Même si je le connaissais un peu avant pour l’avoir croisé sur divers salons BD et festivals de comics, je côtoie professionnellement Jim Lainé depuis dix ans. Après avoir lu ses articles dans Scarce, j’ai travaillé directement pour lui quand il était chez Semic. Au fil des discussions que j’ai eues avec lui, son érudition à propos des comics et plus précisément à propos de leurs auteurs me semble un évidence. Souvent, quand j’ai un doute, c’est à Jim que je m’adresse pour avoir une réponse précise.
Et si je m’interroge sur Frank Miller, je peux désormais fouiller dans sa monographie « Frank Miller, Urbaine Tragédie » publiée aux Moutons électriques. Pour souligner la sortie de ce passionnant ouvrage, je vous propose un entretien avec Jean-Marc Lainé, maître ès-comics.
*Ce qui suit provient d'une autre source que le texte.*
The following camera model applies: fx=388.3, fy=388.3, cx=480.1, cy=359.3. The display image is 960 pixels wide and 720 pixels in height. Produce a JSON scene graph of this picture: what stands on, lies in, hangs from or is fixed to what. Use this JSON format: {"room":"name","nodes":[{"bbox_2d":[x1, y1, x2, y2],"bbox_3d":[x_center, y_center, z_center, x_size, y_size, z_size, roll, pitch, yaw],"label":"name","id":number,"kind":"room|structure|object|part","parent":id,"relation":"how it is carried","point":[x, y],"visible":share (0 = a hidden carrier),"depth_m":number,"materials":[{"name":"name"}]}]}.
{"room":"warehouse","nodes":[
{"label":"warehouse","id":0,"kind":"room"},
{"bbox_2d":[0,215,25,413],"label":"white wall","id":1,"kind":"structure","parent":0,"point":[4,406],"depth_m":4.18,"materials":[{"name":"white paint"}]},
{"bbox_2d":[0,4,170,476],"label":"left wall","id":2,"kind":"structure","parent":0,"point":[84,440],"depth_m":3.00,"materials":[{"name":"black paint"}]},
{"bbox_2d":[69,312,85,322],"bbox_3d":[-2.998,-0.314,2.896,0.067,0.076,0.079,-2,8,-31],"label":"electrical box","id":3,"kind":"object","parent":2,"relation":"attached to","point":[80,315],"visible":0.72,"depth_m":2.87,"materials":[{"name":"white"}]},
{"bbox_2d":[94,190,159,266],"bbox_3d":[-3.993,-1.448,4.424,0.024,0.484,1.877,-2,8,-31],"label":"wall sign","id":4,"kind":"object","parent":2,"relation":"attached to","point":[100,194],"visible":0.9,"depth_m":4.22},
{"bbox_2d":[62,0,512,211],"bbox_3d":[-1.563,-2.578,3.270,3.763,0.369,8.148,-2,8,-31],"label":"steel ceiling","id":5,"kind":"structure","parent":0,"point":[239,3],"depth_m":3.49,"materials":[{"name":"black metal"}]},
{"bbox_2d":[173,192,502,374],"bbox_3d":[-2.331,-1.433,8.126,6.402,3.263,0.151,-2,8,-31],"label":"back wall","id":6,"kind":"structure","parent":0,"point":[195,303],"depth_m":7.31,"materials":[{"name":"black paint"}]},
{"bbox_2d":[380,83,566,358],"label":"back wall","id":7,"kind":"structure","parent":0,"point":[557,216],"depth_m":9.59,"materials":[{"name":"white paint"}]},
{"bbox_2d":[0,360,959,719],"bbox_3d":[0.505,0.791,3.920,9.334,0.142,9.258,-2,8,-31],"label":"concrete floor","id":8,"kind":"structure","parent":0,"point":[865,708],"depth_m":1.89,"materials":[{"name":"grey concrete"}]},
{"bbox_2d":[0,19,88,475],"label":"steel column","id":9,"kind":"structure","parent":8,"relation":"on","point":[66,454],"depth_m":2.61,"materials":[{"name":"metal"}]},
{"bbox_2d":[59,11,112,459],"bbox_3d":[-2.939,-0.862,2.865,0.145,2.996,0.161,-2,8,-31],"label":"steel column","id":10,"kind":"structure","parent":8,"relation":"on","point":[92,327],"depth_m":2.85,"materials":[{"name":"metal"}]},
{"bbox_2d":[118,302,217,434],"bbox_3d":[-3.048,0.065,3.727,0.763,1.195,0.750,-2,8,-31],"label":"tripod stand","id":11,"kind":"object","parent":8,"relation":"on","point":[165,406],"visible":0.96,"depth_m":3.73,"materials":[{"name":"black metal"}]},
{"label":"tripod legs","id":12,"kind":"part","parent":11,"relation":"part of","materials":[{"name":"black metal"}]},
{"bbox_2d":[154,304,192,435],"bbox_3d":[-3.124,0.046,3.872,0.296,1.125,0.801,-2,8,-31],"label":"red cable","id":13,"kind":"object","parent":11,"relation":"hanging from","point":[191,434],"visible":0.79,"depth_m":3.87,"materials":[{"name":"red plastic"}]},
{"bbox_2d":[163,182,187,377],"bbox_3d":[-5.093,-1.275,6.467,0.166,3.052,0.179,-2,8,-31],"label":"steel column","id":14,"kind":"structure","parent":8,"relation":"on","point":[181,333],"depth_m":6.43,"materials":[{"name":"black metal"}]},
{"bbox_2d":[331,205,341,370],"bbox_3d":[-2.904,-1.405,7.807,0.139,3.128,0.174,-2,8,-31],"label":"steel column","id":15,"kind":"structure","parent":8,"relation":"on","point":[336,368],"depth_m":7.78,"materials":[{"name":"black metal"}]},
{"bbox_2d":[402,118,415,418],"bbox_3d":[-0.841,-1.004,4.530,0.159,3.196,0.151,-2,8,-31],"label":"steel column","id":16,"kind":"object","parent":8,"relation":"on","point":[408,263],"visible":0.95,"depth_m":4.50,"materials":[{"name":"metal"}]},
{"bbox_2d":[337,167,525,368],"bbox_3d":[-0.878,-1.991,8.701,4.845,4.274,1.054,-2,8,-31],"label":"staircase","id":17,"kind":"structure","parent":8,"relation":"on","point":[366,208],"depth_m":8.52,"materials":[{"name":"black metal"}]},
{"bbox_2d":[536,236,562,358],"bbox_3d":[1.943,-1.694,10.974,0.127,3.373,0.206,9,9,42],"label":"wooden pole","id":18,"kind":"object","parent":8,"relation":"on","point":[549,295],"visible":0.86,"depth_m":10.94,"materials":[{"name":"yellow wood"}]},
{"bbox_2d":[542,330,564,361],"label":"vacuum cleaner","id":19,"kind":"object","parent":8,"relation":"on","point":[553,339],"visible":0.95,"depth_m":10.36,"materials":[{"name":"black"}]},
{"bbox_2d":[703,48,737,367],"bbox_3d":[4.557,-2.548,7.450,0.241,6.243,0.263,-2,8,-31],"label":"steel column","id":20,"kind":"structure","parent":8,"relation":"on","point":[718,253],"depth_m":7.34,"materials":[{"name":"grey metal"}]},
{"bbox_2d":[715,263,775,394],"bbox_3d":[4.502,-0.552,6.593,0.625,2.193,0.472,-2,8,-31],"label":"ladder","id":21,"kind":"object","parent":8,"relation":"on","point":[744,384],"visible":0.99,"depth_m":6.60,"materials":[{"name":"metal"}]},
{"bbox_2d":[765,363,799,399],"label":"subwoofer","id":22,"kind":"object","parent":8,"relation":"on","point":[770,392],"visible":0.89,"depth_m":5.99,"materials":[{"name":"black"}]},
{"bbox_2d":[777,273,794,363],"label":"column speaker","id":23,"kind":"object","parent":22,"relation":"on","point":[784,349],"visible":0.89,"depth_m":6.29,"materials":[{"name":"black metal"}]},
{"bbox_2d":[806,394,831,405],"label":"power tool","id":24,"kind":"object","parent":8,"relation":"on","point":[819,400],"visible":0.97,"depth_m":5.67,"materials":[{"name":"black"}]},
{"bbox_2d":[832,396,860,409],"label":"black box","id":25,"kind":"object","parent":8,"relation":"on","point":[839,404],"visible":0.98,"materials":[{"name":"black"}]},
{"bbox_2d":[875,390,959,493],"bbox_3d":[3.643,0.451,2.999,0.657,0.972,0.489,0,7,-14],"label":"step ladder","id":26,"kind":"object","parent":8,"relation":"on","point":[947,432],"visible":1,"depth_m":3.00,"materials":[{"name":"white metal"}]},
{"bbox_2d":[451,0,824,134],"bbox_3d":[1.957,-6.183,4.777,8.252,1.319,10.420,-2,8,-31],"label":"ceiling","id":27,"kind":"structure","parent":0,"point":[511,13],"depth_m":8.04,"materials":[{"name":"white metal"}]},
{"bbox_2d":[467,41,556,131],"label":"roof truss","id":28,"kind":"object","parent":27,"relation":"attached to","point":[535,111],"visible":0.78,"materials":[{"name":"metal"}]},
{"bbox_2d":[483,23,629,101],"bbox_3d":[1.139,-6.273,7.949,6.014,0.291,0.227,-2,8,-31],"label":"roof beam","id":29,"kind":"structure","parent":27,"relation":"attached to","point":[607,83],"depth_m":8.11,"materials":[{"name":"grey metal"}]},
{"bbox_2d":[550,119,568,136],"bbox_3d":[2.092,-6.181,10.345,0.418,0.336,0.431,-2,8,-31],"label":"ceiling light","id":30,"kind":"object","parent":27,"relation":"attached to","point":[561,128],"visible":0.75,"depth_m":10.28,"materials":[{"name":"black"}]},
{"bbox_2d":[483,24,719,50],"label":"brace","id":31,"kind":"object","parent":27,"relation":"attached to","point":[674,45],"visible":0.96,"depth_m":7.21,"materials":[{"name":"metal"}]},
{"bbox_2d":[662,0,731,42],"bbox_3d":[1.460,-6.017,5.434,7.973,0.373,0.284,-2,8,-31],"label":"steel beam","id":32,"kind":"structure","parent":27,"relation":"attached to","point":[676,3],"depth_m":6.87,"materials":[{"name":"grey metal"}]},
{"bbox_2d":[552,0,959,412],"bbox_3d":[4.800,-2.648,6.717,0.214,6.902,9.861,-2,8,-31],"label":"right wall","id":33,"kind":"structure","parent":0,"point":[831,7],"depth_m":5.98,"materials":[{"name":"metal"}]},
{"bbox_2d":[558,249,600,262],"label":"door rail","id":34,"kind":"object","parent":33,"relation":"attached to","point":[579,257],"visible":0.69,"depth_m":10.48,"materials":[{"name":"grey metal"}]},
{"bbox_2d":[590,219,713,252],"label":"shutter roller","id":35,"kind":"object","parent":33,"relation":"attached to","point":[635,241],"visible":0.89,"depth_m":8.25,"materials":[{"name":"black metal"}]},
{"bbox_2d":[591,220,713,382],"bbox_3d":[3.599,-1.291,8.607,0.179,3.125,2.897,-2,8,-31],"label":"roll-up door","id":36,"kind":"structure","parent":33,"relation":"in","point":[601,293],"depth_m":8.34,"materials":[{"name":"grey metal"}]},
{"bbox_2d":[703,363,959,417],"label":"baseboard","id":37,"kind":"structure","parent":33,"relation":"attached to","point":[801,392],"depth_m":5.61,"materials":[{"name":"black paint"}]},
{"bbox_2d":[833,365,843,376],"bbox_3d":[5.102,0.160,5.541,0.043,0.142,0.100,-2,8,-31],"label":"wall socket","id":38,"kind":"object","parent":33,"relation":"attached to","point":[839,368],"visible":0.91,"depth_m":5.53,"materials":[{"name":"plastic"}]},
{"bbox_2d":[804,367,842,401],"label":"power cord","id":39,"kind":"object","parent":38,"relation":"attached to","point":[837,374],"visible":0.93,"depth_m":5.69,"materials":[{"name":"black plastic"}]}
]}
EFDLT : Jim, tu es un érudit et un professionnel des comics mais tu es aussi un scénariste de BD « franco-belge ». Sur ton travail de raconteur d’histoires, quelle a été l’influence de Frank Miller ?
Jim Lainé : C’est complexe, ça. J’en sais trop rien. Il y a des choses que je peux identifier facilement. La voix off, bien entendu, avec sa manière bien à lui de découper les bulles, les paroles, les pensées, en petit fragments qui restituent le flot mental du personnage (un flot parfois bien perturbé, saccadé, haché). Les silences, aussi. Le découpage des scènes d’action. Par exemple, les gunfights dans Daredevil : Born Again, voilà quelque chose qui m’a profondément marqué. Il découpe l’action (même si c’est dessiné par Mazzucchelli) en poussant la bande-son, et les onomatopées deviennent des marqueurs de temps, de rythme. Et du coup, son travail sur le lettrage, sur le rapport entre la case et son commentaire, dans Dark Knight Returns notamment, voilà quelque chose qui m’a appris énormément. Au final, c’est sans doute, aujourd’hui, au niveau du rythme qu’il est très présent, en tant qu’influence, dans mon mode d’écriture.
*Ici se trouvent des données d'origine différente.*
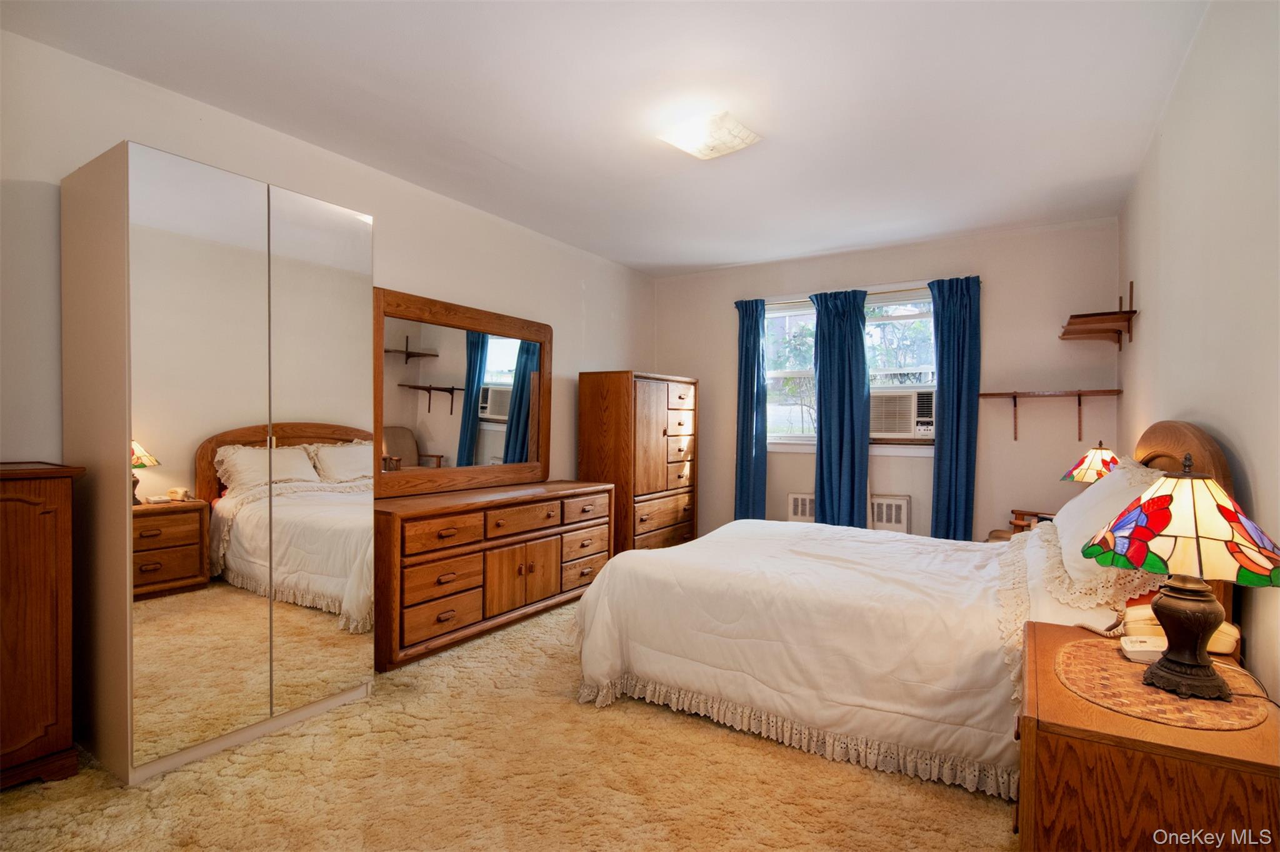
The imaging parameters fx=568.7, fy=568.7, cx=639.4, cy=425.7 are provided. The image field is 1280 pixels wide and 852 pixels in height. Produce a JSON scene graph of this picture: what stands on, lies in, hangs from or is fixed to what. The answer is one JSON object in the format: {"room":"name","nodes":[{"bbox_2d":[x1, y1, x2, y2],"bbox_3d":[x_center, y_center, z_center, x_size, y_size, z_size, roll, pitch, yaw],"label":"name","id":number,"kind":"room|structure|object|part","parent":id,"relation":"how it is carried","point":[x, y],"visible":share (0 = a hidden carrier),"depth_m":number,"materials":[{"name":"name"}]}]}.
{"room":"bedroom","nodes":[
{"label":"bedroom","id":0,"kind":"room"},
{"bbox_2d":[0,27,655,487],"bbox_3d":[-1.399,-0.102,3.257,0.147,2.577,5.651,1,1,33],"label":"left wall","id":1,"kind":"structure","parent":0,"point":[567,336],"depth_m":2.73,"materials":[{"name":"white paint"}]},
{"bbox_2d":[0,596,1014,851],"bbox_3d":[0.115,1.226,2.164,3.938,0.101,5.298,1,1,33],"label":"carpet floor","id":2,"kind":"structure","parent":0,"point":[985,824],"depth_m":1.86,"materials":[{"name":"beige carpet"}]},
{"bbox_2d":[0,460,84,790],"bbox_3d":[-2.249,0.653,1.643,0.417,1.051,0.856,1,1,33],"label":"wooden cabinet","id":3,"kind":"object","parent":2,"relation":"on","point":[39,639],"visible":0.99,"depth_m":1.81,"materials":[{"name":"brown wood"}]},
{"bbox_2d":[64,141,376,784],"bbox_3d":[-1.665,0.141,2.350,0.620,2.082,0.916,1,1,33],"label":"mirrored wardrobe","id":4,"kind":"object","parent":2,"relation":"on","point":[369,582],"visible":0.99,"depth_m":2.02,"materials":[{"name":"white mirror"}]},
{"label":"mirrored door","id":5,"kind":"part","parent":4,"relation":"part of","materials":[{"name":"mirror"}]},
{"bbox_3d":[-1.261,0.141,2.282,0.062,2.069,0.416,1,1,33],"label":"mirrored door","id":6,"kind":"part","parent":4,"relation":"part of","materials":[{"name":"mirror"}]},
{"bbox_2d":[376,479,614,671],"bbox_3d":[-0.876,0.797,3.523,0.522,0.770,1.723,1,1,33],"label":"dresser","id":7,"kind":"object","parent":2,"relation":"on","point":[417,605],"visible":0.82,"depth_m":3.12,"materials":[{"name":"brown wood"}]},
{"bbox_2d":[377,285,551,498],"bbox_3d":[-1.067,-0.179,3.608,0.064,1.155,1.452,1,1,33],"label":"dresser mirror","id":8,"kind":"object","parent":7,"relation":"on","point":[434,438],"visible":0.97,"depth_m":3.52,"materials":[{"name":"brown mirror"}]},
{"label":"cabinet doors","id":9,"kind":"part","parent":7,"relation":"part of","materials":[{"name":"brown wood"}]},
{"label":"drawer","id":10,"kind":"part","parent":7,"relation":"part of","materials":[{"name":"brown wood"}]},
{"bbox_2d":[577,370,698,556],"bbox_3d":[0.014,0.368,4.806,0.535,1.580,1.037,1,1,33],"label":"tall chest","id":11,"kind":"object","parent":2,"relation":"on","point":[652,396],"visible":0.82,"depth_m":4.46,"materials":[{"name":"brown wood"}]},
{"bbox_2d":[573,420,1249,801],"bbox_3d":[1.046,0.581,2.721,2.251,1.229,1.841,1,1,33],"label":"bed","id":12,"kind":"object","parent":2,"relation":"on","point":[1188,448],"visible":0.81,"depth_m":2.15,"materials":[{"name":"fabric"}]},
{"bbox_2d":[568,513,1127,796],"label":"comforter","id":13,"kind":"object","parent":12,"relation":"on","point":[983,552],"visible":0.56,"depth_m":2.22,"materials":[{"name":"white fabric"}]},
{"bbox_2d":[1043,457,1163,602],"bbox_3d":[1.850,0.369,2.263,0.371,0.467,0.865,1,1,33],"label":"pillow","id":14,"kind":"object","parent":12,"relation":"on","point":[1085,500],"visible":0.53,"depth_m":2.08,"materials":[{"name":"white fabric"}]},
{"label":"headboard","id":15,"kind":"part","parent":12,"relation":"part of","materials":[{"name":"brown wood"}]},
{"bbox_2d":[984,508,1056,542],"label":"armchair","id":16,"kind":"object","parent":2,"relation":"on","point":[1000,537],"visible":0.09,"depth_m":3.63,"materials":[{"name":"brown wood"}]},
{"bbox_2d":[1013,619,1279,851],"bbox_3d":[1.164,0.897,1.348,0.494,0.611,0.703,1,1,33],"label":"nightstand","id":17,"kind":"object","parent":2,"relation":"on","point":[1140,746],"visible":0.79,"depth_m":1.12,"materials":[{"name":"brown wood"}]},
{"bbox_2d":[1050,635,1268,731],"bbox_3d":[1.185,0.587,1.336,0.403,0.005,0.459,1,1,33],"label":"woven placemat","id":18,"kind":"object","parent":17,"relation":"on","point":[1125,674],"visible":0.76,"depth_m":1.25,"materials":[{"name":"brown wicker"}]},
{"bbox_2d":[1116,603,1239,661],"bbox_3d":[1.439,0.545,1.535,0.235,0.089,0.161,1,1,33],"label":"telephone","id":19,"kind":"object","parent":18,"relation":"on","point":[1218,644],"visible":0.5,"depth_m":1.52,"materials":[{"name":"beige plastic"}]},
{"bbox_2d":[1085,450,1279,701],"bbox_3d":[1.245,0.322,1.309,0.361,0.534,0.361,1,1,33],"label":"table lamp","id":20,"kind":"object","parent":18,"relation":"on","point":[1205,627],"visible":0.99,"depth_m":1.25,"materials":[{"name":"multicoloured glass"}]},
{"bbox_3d":[1.248,0.218,1.314,0.409,0.225,0.391,0,1,-36],"label":"lamp shade","id":21,"kind":"part","parent":20,"relation":"part of","materials":[{"name":"multicoloured glass"}]},
{"bbox_3d":[1.251,0.460,1.317,0.181,0.270,0.188,0,1,8],"label":"lamp base","id":22,"kind":"part","parent":20,"relation":"part of","materials":[{"name":"brown metal"}]},
{"bbox_2d":[0,0,1213,276],"bbox_3d":[0.105,-1.420,2.393,3.712,0.106,5.536,1,1,33],"label":"ceiling","id":23,"kind":"structure","parent":0,"point":[707,262],"depth_m":2.38,"materials":[{"name":"white paint"}]},
{"bbox_2d":[658,110,761,160],"bbox_3d":[0.322,-1.335,2.629,0.338,0.085,0.342,1,1,33],"label":"ceiling light","id":24,"kind":"object","parent":23,"relation":"attached to","point":[745,135],"visible":0.99,"depth_m":2.57,"materials":[{"name":"white glass"}]},
{"bbox_2d":[653,215,1121,543],"bbox_3d":[1.644,-0.110,4.714,3.610,2.593,0.150,1,1,33],"label":"back wall","id":25,"kind":"structure","parent":0,"point":[990,302],"depth_m":4.12,"materials":[{"name":"paint"}]},
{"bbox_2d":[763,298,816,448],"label":"window","id":26,"kind":"structure","parent":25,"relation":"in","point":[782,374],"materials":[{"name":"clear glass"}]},
{"bbox_2d":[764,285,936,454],"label":"window","id":27,"kind":"structure","parent":25,"relation":"in","point":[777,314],"depth_m":4.61,"materials":[{"name":"white"}]},
{"bbox_2d":[870,387,935,439],"bbox_3d":[2.113,-0.092,4.587,0.659,0.372,0.427,1,1,33],"label":"air conditioner","id":28,"kind":"object","parent":27,"relation":"in","point":[887,428],"visible":0.9,"depth_m":4.41,"materials":[{"name":"white plastic"}]},
{"bbox_2d":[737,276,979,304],"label":"curtain rod","id":29,"kind":"object","parent":25,"relation":"attached to","point":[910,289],"visible":0.64,"depth_m":4.39,"materials":[{"name":"metal"}]},
{"bbox_2d":[733,296,768,520],"bbox_3d":[0.947,0.021,4.902,0.316,2.234,0.110,1,1,33],"label":"curtain","id":30,"kind":"object","parent":29,"relation":"hanging from","point":[747,351],"visible":0.89,"depth_m":4.90,"materials":[{"name":"fabric"}]},
{"bbox_2d":[809,288,870,527],"bbox_3d":[1.574,0.031,4.496,0.478,2.202,0.119,1,1,33],"label":"curtain","id":31,"kind":"object","parent":29,"relation":"hanging from","point":[857,324],"visible":0.92,"depth_m":4.49,"materials":[{"name":"fabric"}]},
{"bbox_2d":[928,275,982,540],"bbox_3d":[2.287,0.042,4.144,0.365,2.252,0.117,1,1,33],"label":"curtain","id":32,"kind":"object","parent":29,"relation":"hanging from","point":[957,391],"visible":0.87,"depth_m":4.14,"materials":[{"name":"fabric"}]},
{"bbox_2d":[870,495,911,533],"bbox_3d":[1.925,0.768,4.472,0.350,0.423,0.082,1,1,33],"label":"radiator","id":33,"kind":"object","parent":25,"relation":"attached to","point":[897,503],"visible":0.76,"depth_m":4.42,"materials":[{"name":"white metal"}]},
{"bbox_2d":[978,389,1123,440],"bbox_3d":[2.759,-0.059,3.842,0.776,0.321,0.234,1,1,33],"label":"wall shelf","id":34,"kind":"object","parent":25,"relation":"attached to","point":[1015,394],"visible":0.98,"depth_m":3.80,"materials":[{"name":"brown wood"}]},
{"bbox_2d":[1060,442,1118,482],"bbox_3d":[2.463,0.339,3.051,0.320,0.511,0.318,1,1,33],"label":"table lamp","id":35,"kind":"object","parent":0,"point":[1083,465],"visible":0.48,"depth_m":3.01,"materials":[{"name":"multicoloured glass"}]},
{"bbox_2d":[1119,0,1279,699],"bbox_3d":[1.673,-0.081,1.438,0.139,2.637,5.325,1,1,33],"label":"right wall","id":36,"kind":"structure","parent":0,"point":[1173,103],"depth_m":1.77,"materials":[{"name":"paint"}]},
{"bbox_2d":[1058,280,1137,346],"bbox_3d":[2.765,-0.677,3.453,0.306,0.341,0.561,1,1,33],"label":"corner shelf","id":37,"kind":"object","parent":36,"relation":"attached to","point":[1130,312],"visible":0.99,"depth_m":3.34,"materials":[{"name":"brown wood"}]}
]}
Même si certaines images fortes (Batman sur fond d’éclair, par exemple) sont des références incontournables chez moi.
EFDLT : Le danger, avec les images fortes, c’est qu’elles deviennent vite des caricatures si on n’y prend pas garde. En tant que scénariste, tu as déjà utilisé des images fortes « à la Miller » pour le regretter par la suite ?
Jim Lainé : Ah, tu as un don pour les questions difficiles.
Je ne crois pas l’avoir regretté, ou alors je ne me souviens plus. Ou alors y a longtemps. Ou il sentait pas bon… Enfin, tu connais la chanson.
Bon, pour ce qui est des images frappantes et des citations visuelles, j’essaie de limiter le truc, quand même, de faire des références peu fréquentes, pour qu’elles soient pertinentes et efficaces. Mais en revanche, parfois, je tombe sur des dessinateurs qui n’ont pas les mêmes références que moi. Genre, des jeunes ! Et donc faut leur expliquer pourquoi c’est important, mais comme ils ne sont pas toujours dans le mood, parfois, c’est pas la peine d’insister.
Mais bon, parfois, on parle le même langage. L’image de Batman sur fond d’éclair, on l’a utilisée, avec Bojan Vukic, dans le tome 2 de Grands Anciens. Et ça fonctionne à plein, mais Bojan a en gros le même âge que moi, les mêmes lectures, les mêmes références.